INPUT FOR THIS TASK start
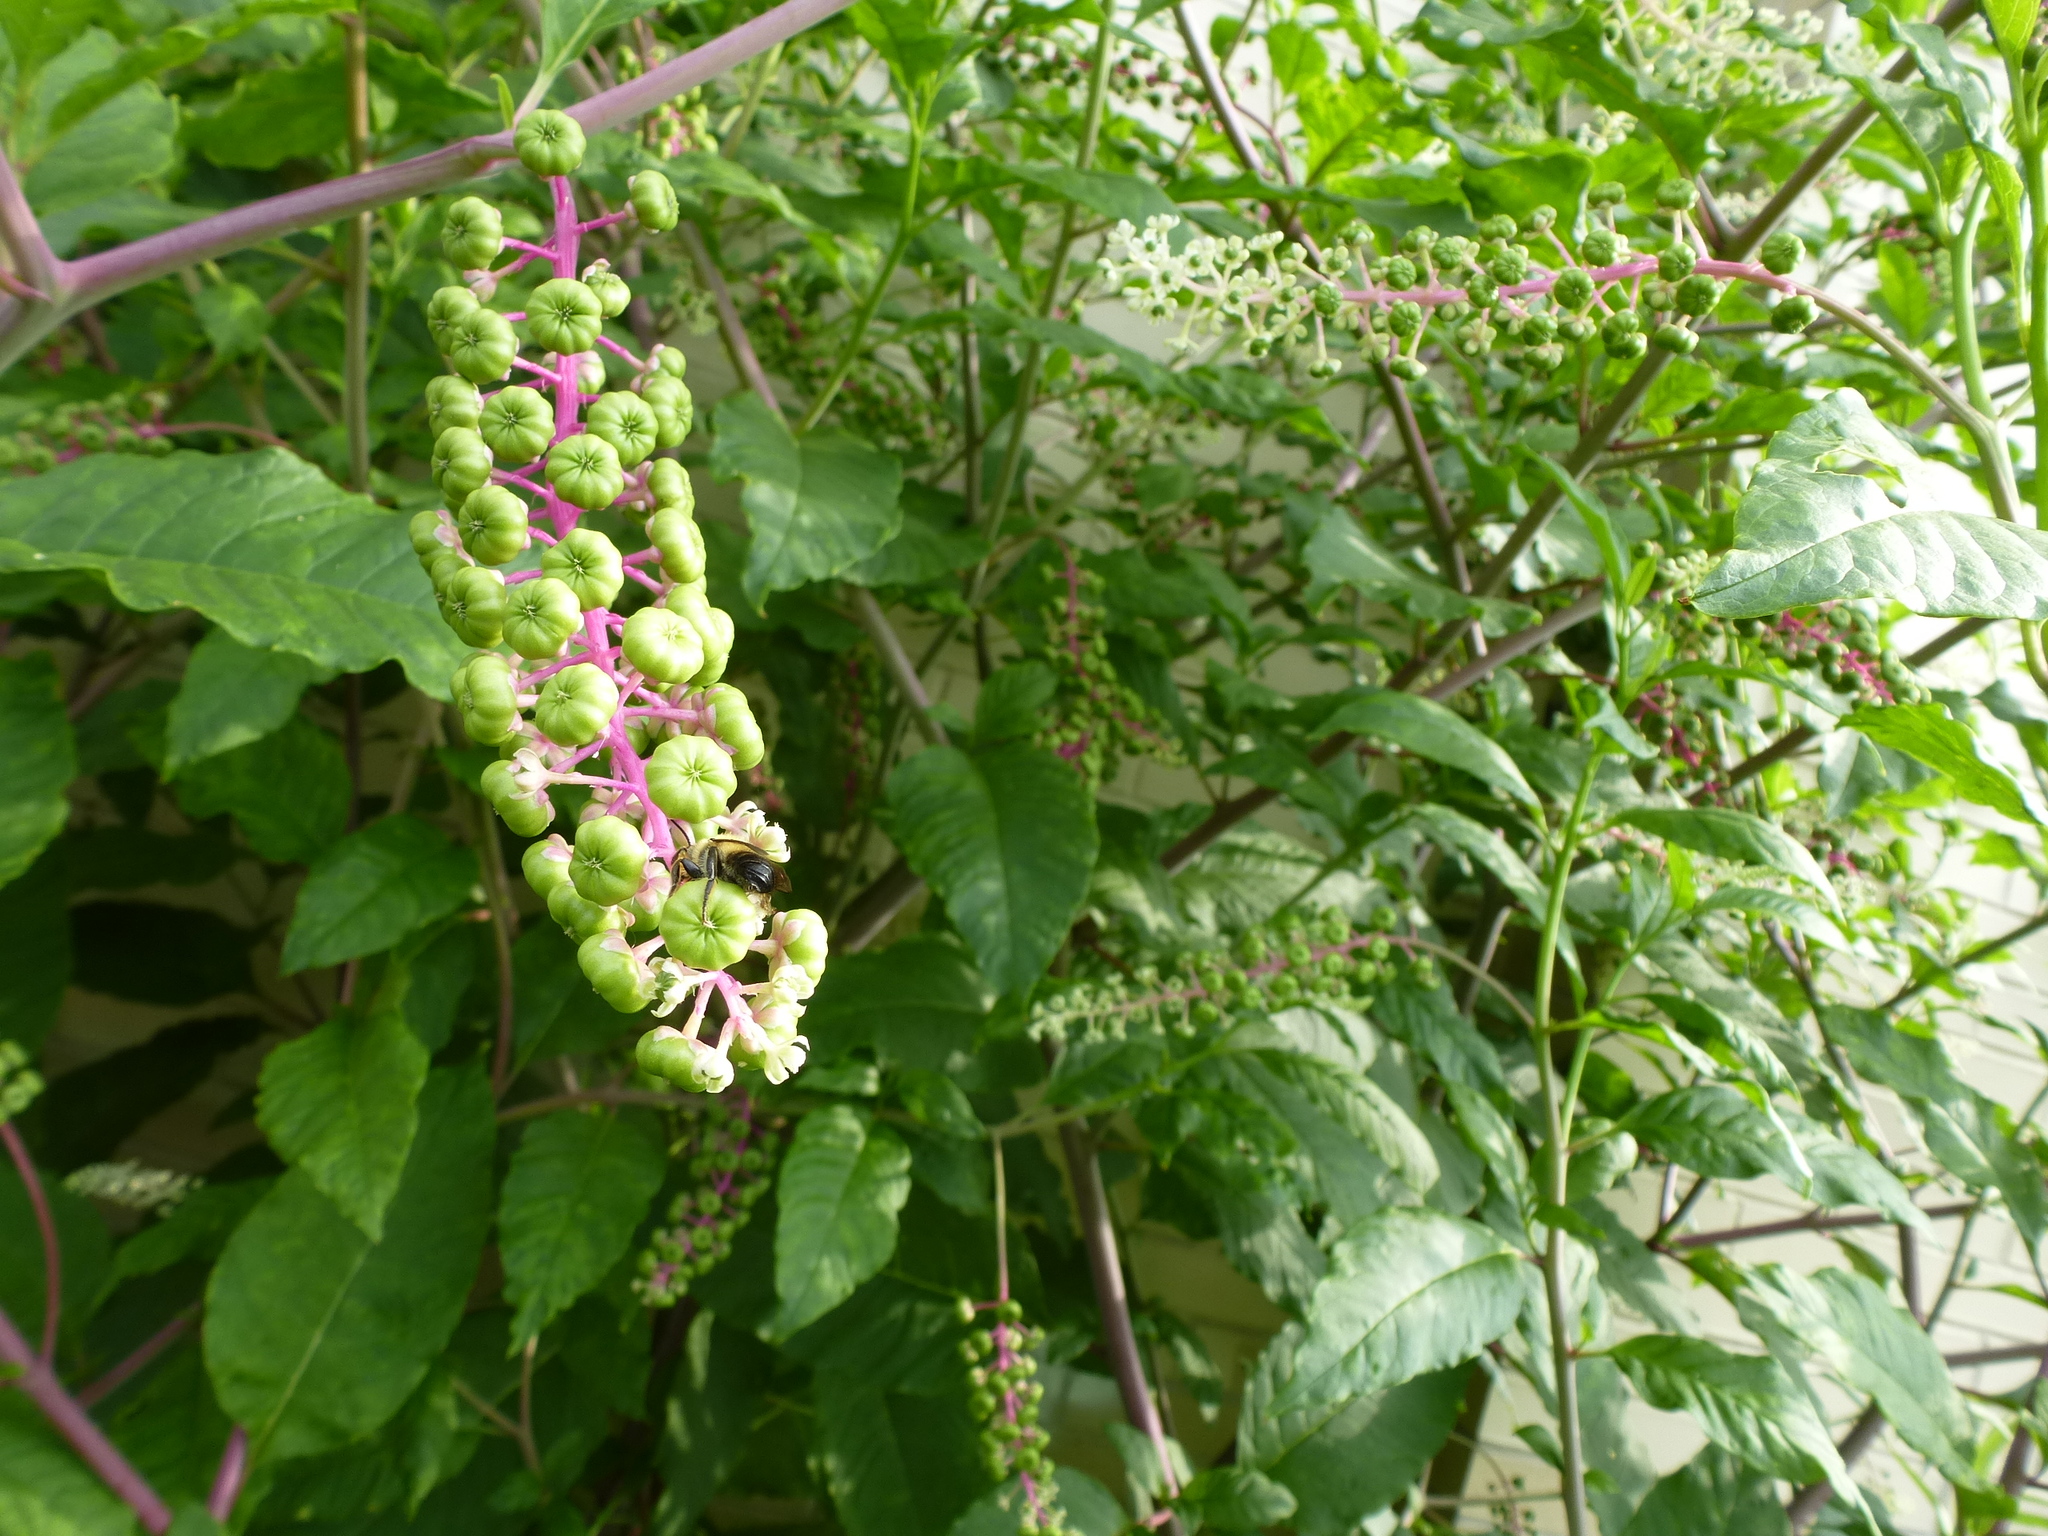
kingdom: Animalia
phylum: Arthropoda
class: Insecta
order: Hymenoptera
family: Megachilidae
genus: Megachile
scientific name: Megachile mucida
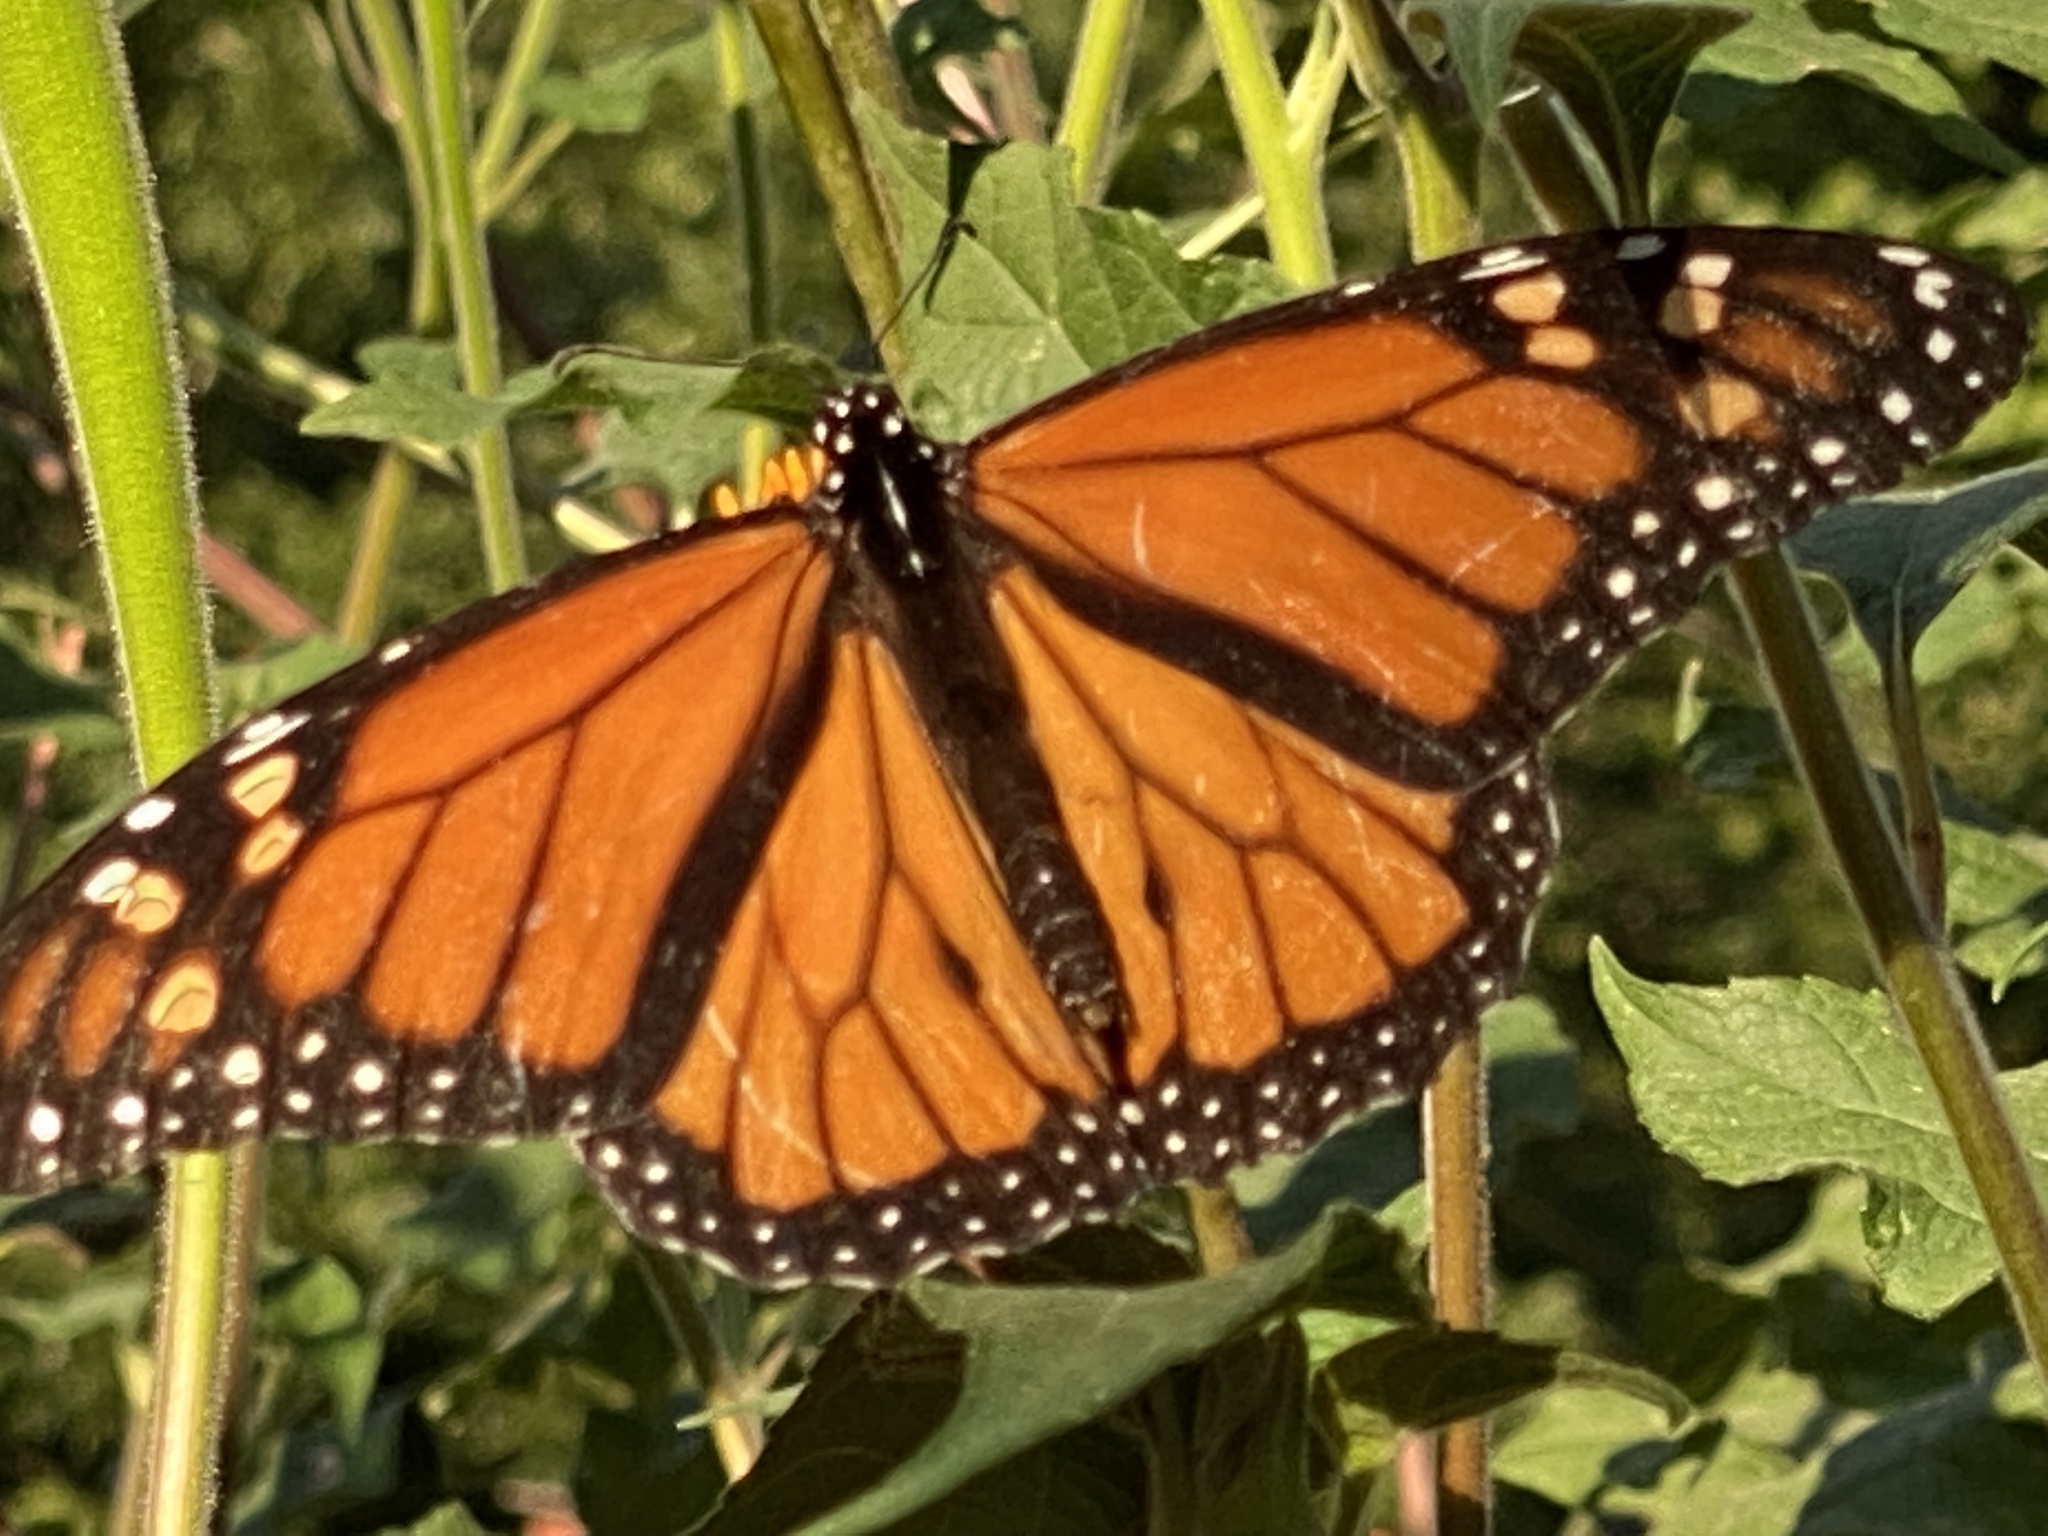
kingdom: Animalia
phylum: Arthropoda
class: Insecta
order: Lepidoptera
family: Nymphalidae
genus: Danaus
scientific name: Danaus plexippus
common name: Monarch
INPUT FOR THIS TASK end
EXERCISE DESCRIPTION :: Copy the lines above word for word, leaving out the pictures.

TASK SOLUTION ::
kingdom: Animalia
phylum: Arthropoda
class: Insecta
order: Hymenoptera
family: Megachilidae
genus: Megachile
scientific name: Megachile mucida
kingdom: Animalia
phylum: Arthropoda
class: Insecta
order: Lepidoptera
family: Nymphalidae
genus: Danaus
scientific name: Danaus plexippus
common name: Monarch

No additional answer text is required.